# What you will do:
Reproduce the records. Keep every word exact and include no images.

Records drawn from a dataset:
=== Section Start ===
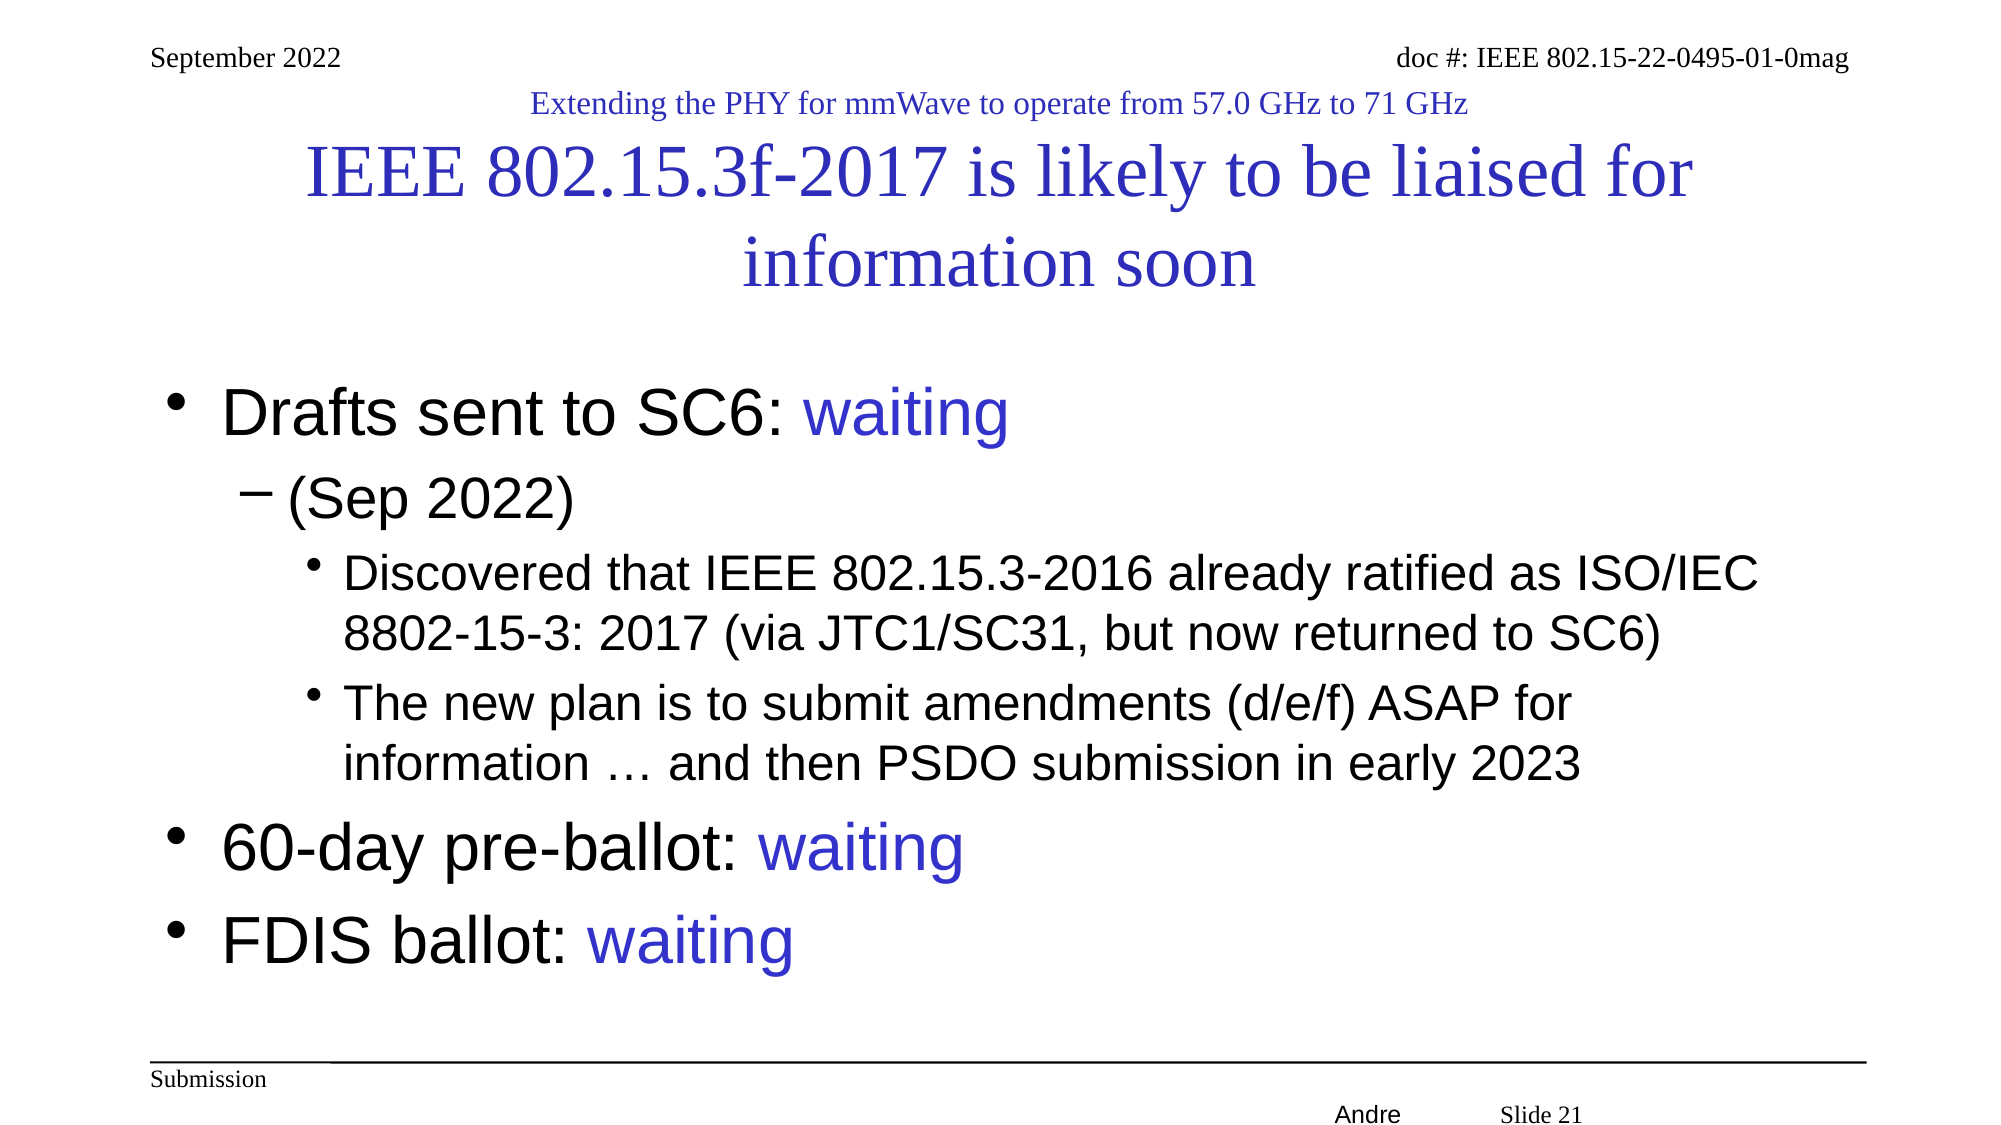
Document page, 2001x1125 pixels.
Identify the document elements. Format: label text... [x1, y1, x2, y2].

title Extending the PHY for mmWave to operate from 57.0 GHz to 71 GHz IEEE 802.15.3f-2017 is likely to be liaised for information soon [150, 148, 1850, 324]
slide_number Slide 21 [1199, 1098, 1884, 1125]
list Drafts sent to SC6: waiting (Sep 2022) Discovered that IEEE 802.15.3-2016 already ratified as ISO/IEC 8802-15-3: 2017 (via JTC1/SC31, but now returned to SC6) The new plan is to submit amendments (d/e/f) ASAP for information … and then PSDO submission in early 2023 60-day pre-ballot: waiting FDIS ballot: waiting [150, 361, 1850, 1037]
=== Section End ===
# Output of the task:
Document page, 2001x1125 pixels.
Identify the document elements. Format: label text... [x1, y1, x2, y2].

title Extending the PHY for mmWave to operate from 57.0 GHz to 71 GHz IEEE 802.15.3f-2017 is likely to be liaised for information soon [150, 148, 1850, 324]
slide_number Slide 21 [1199, 1098, 1884, 1125]
list Drafts sent to SC6: waiting (Sep 2022) Discovered that IEEE 802.15.3-2016 already ratified as ISO/IEC 8802-15-3: 2017 (via JTC1/SC31, but now returned to SC6) The new plan is to submit amendments (d/e/f) ASAP for information … and then PSDO submission in early 2023 60-day pre-ballot: waiting FDIS ballot: waiting [150, 361, 1850, 1037]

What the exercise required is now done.